──────── Source records ────────
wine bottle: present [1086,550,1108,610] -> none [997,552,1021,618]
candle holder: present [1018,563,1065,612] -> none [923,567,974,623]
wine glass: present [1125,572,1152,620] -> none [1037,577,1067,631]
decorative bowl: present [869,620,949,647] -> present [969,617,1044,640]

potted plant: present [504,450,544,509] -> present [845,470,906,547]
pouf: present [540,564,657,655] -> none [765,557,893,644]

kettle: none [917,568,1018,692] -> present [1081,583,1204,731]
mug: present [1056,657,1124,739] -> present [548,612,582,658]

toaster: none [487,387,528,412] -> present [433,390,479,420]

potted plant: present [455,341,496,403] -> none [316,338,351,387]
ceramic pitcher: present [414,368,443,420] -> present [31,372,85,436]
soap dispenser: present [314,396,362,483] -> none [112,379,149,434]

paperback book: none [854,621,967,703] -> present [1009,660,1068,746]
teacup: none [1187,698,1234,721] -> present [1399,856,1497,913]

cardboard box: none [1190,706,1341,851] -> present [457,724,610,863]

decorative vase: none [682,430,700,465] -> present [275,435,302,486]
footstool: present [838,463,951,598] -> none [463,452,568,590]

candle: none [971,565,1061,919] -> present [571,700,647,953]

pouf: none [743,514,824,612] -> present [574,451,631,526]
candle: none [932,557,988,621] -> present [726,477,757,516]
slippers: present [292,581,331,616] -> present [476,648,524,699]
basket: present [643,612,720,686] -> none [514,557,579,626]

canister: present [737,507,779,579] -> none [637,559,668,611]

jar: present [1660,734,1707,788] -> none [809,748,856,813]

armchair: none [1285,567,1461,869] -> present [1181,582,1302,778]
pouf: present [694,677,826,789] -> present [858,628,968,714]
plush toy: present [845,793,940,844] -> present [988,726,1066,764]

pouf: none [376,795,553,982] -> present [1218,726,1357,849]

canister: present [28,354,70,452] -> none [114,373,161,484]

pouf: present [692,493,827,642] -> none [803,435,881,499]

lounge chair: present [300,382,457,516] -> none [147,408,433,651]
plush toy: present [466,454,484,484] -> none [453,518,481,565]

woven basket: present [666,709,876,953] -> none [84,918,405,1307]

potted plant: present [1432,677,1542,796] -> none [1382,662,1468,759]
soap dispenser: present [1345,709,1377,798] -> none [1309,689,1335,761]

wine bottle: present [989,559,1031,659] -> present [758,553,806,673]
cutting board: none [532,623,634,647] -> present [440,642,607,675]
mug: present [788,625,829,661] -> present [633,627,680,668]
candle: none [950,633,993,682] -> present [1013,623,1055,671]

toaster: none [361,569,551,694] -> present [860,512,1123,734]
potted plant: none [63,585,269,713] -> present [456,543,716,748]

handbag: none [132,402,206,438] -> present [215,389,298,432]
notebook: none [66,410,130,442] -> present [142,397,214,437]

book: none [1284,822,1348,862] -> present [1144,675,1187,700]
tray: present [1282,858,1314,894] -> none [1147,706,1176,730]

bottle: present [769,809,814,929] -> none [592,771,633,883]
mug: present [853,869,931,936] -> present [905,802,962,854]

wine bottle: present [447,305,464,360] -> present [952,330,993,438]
────────
• [Problem to work on]:
Filter the records above down to the lines containing "bottle".

• [Result for this exercise]:
wine bottle: present [1086,550,1108,610] -> none [997,552,1021,618]
wine bottle: present [989,559,1031,659] -> present [758,553,806,673]
bottle: present [769,809,814,929] -> none [592,771,633,883]
wine bottle: present [447,305,464,360] -> present [952,330,993,438]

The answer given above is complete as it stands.